Colectivo de atención al VIH en Mazatlán advierte posible cierre por falta de apoyo institucional

Colectivo de atención al VIH en Mazatlán

Por Jonatan Azbat Carrillo

En Sinaloa sobreviven apenas dos o tres asociaciones civiles y colectivos que atienden de manera directa el tema del VIH. Una de ellas es Compartiendo Retos A.C., con sede en Mazatlán, dirigida por Daisy Balan Herrera. Hoy, el centro comunitario enfrenta una crisis que amenaza con obligarlo a cerrar sus puertas después de más de 15 años de trabajo en temas de VIH en el puerto y en el estado, ante la falta de respaldo institucional.

Desde hace más de ocho años, tras el cierre de convocatorias federales para organizaciones de la sociedad civil, la asociación dejó de recibir apoyos públicos. Desde entonces, su operación se sostiene únicamente con voluntariado y aportaciones solidarias.

La directora señala que el problema no es solo económico, sino también de voluntad política.

“Somos un centro comunitario de detección temprana de VIH. Hacemos campañas de prevención, entregamos insumos de salud sexual y reproductiva, vinculamos a servicios médicos y damos acompañamiento terapéutico. Pero cada vez es más difícil continuar si no hay apoyo institucional”, expresó.

Sin voluntad política, el trabajo comunitario se vuelve cuesta arriba

Balan Herrera explicó que el último trabajo coordinado con autoridades de salud ocurrió hace tres o cuatro años. Desde entonces, la relación institucional se diluyó. Han solicitado reuniones con Estrella Palacios, presidenta municipal de Mazatlán, desde noviembre, sin obtener respuesta.

“No hemos tenido acercamiento con el gobierno municipal. Hemos pedido citas y seguimos esperando. Hay mucha canalización a temas de salud, pero no todo se resuelve así. Necesitamos espacios dignos, insumos y condiciones básicas para nuestros voluntarios”, señaló.

La activista recordó que, en las últimas ocasiones en que participaron en eventos masivos, los voluntarios tuvieron que cargar cientos de condones y materiales de prevención por su cuenta, al no existir acuerdos con las autoridades que permitieran realizar estas acciones en mejores condiciones logísticas.

“Hay una gran diferencia entre trabajar con voluntad política y hacerlo solos”, sostuvo.

Pese a cubrir vacíos que las propias instituciones no alcanzan a atender, muchos colectivos operan sin respaldo oficial y prácticamente fuera de la agenda pública. Su trabajo suele ser ignorado, salvo en momentos de coyuntura política o campañas, cuando su cercanía con ciertos sectores de la población se vuelve conveniente. 

Organizan evento urgente para evitar el cierre

Ante el riesgo real de cerrar oficinas, Compartiendo Retos A.C. realizará un evento con causa en Mazatlán con el objetivo de recaudar fondos que permitan mantener abierto el centro comunitario.

“Ya nos llegó el agua al cuello. No queremos cerrar porque sabemos lo importante que es este espacio para muchas personas”, afirmó.

El centro no solo realiza pruebas rápidas de detección, también ofrece:

  • Acompañamiento tras un resultado reactivo.
  • Vinculación a servicios de salud.
  • Orientación ante casos de discriminación laboral o educativa.
  • Terapia psicológica.
  • Información y prevención de infecciones de transmisión sexual.

En un contexto donde persiste el estigma hacia las personas que viven con VIH, la existencia de espacios comunitarios es clave para garantizar atención digna y oportuna.
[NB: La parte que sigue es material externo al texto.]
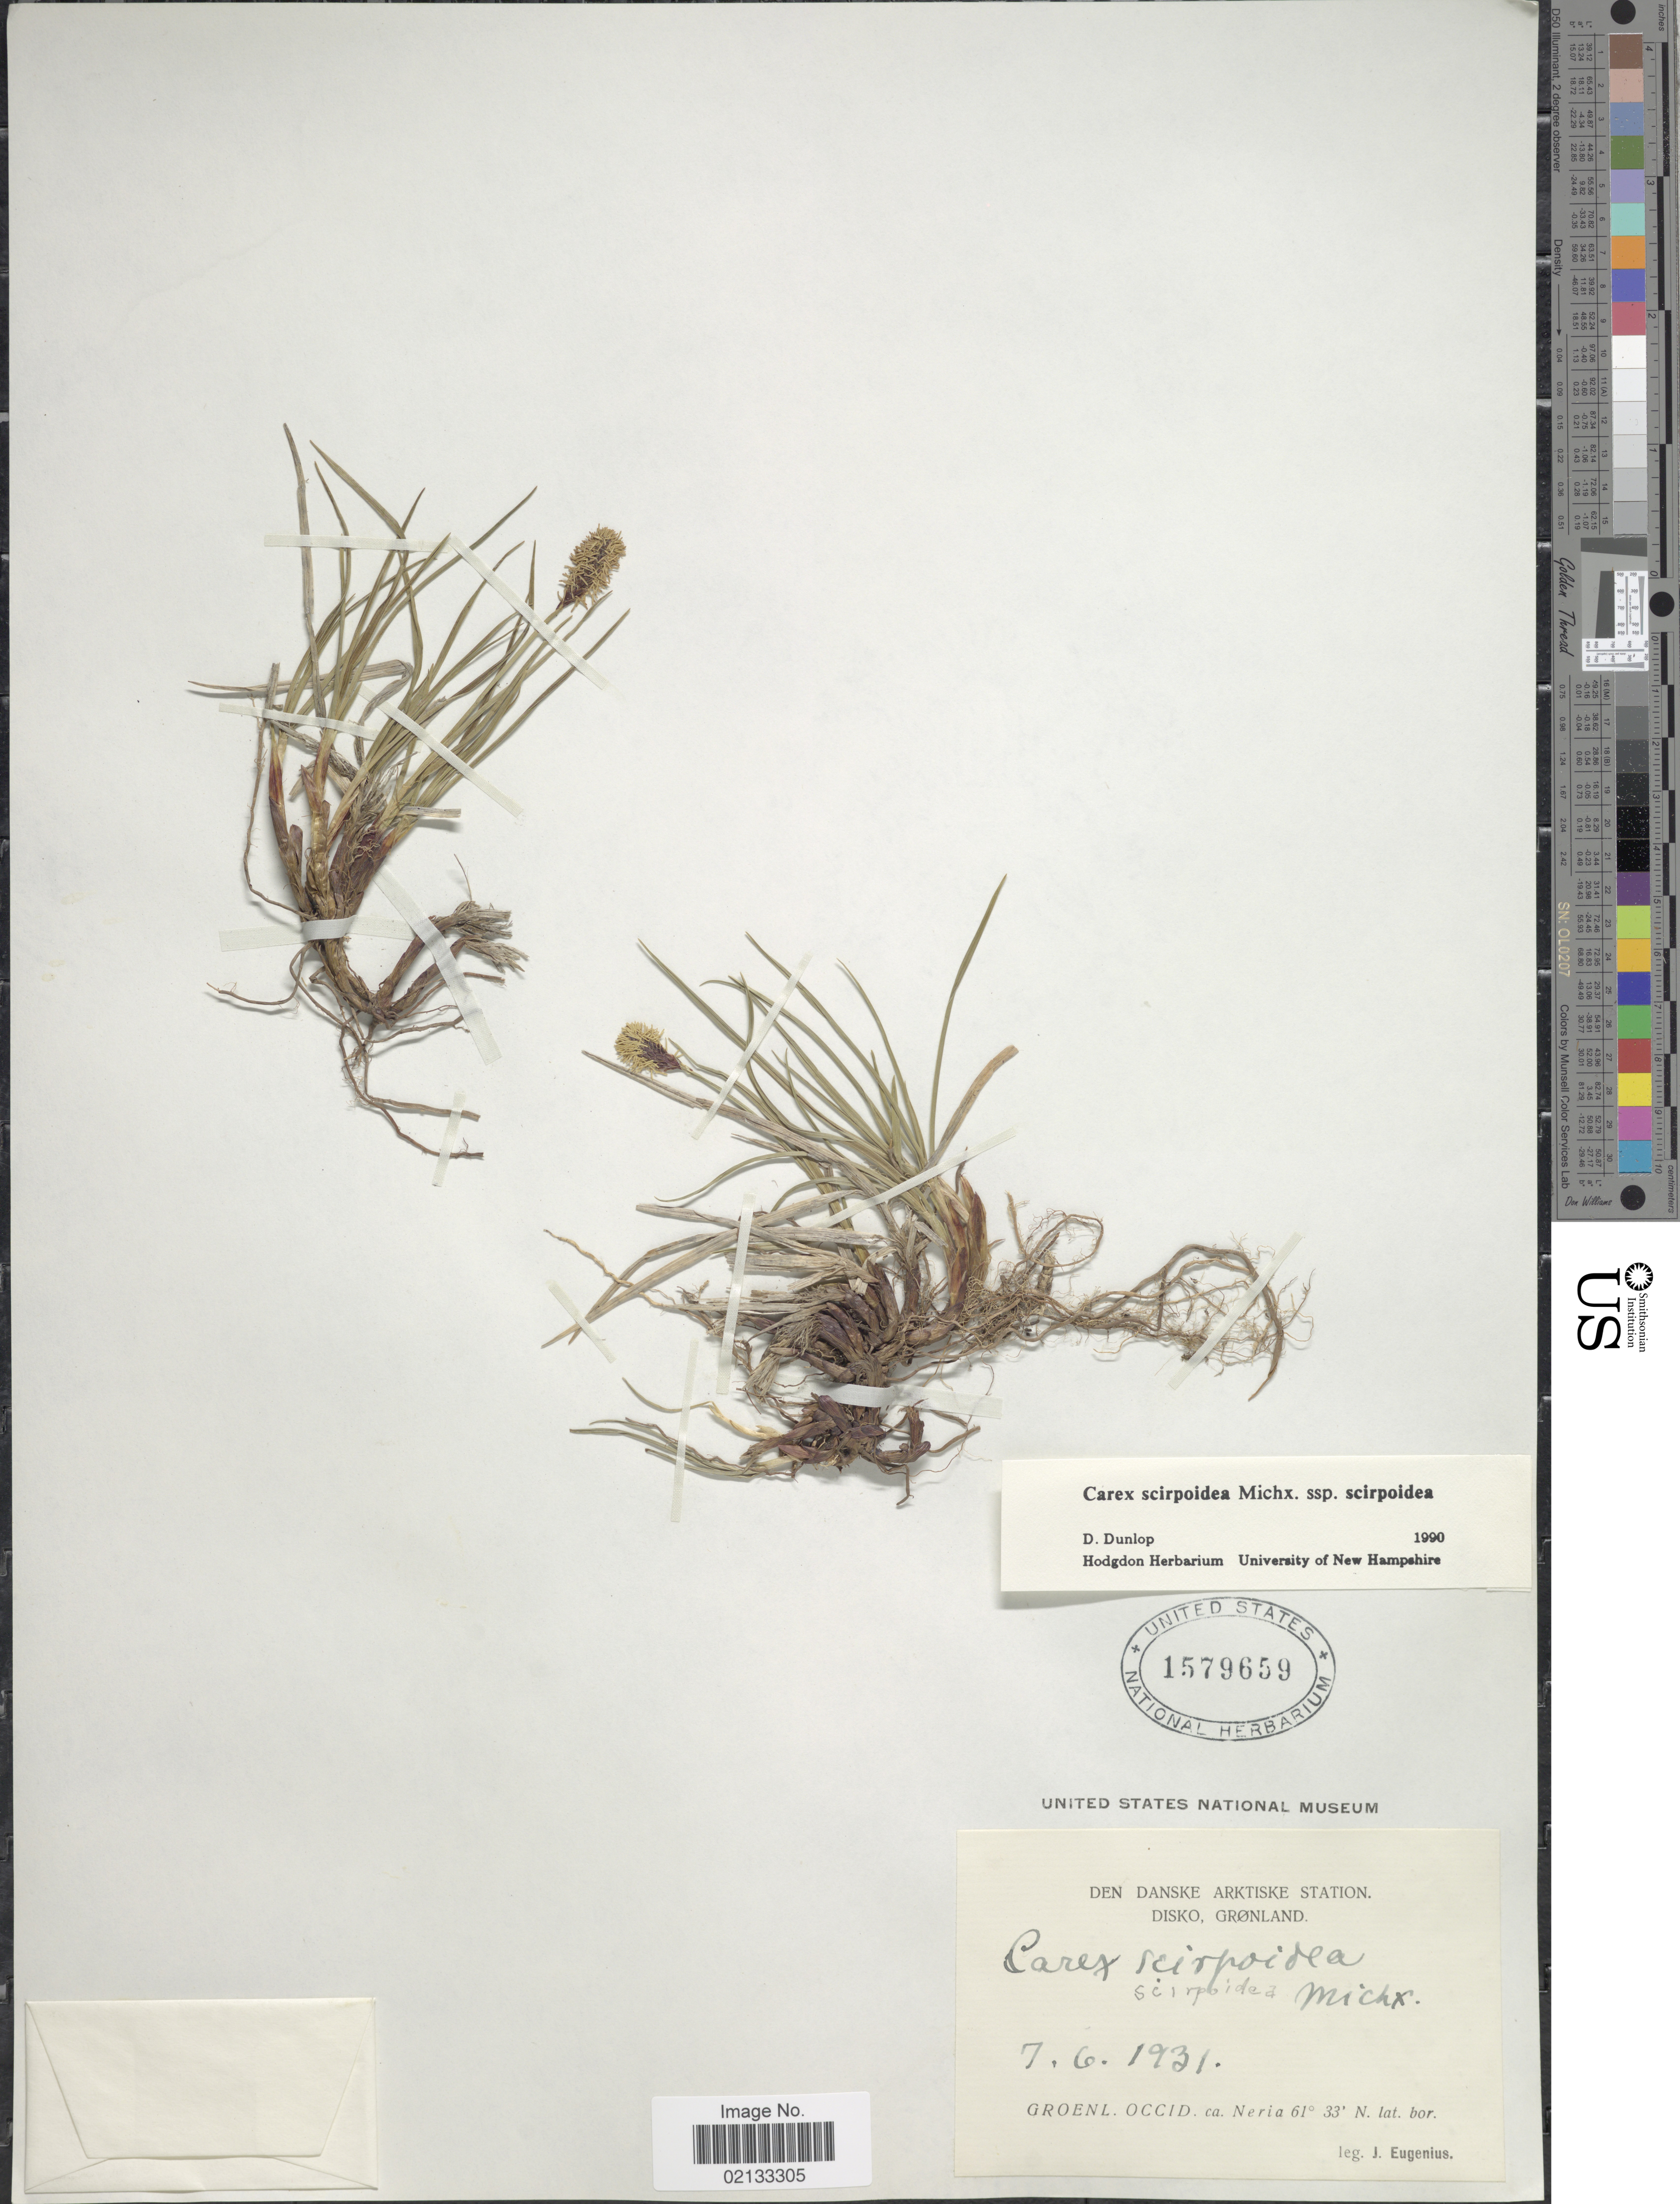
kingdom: Plantae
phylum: Tracheophyta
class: Liliopsida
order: Poales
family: Cyperaceae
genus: Carex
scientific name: Carex scirpoidea subsp. scirpoidea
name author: Michx.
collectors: J. Eugenius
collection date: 1931-06-07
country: Greenland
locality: Den Danske Arktiske Station Disko, Groenl. Occid. ca. Neria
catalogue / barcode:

Llamado directo al gobierno: “Podemos trabajar en conjunto”

Daisy Balan Herrera hizo un llamado público a las autoridades municipales y estatales para retomar el trabajo colaborativo, no solo con su asociación, sino también con los demás colectivos, en especial al secretario de Salud del Estado de Sinaloa, Cuitláhuac González Galindo.

“Nosotros podemos llegar a donde muchas veces el gobierno no llega, porque no estamos sujetos a horarios de oficina. Hacemos abordajes directos, vamos a la población. Pero ellos tienen los insumos y la estructura. Si trabajamos juntos, el alcance sería mayor”, expresó.

La directora subrayó que las organizaciones civiles no buscan sustituir al Estado, sino complementar las acciones institucionales.

“Nosotros hacemos lo que podemos con lo que tenemos, pero podríamos hacer mucho más si hubiera respaldo. La prevención del VIH no puede depender solo de la buena voluntad del voluntariado”, concluyó.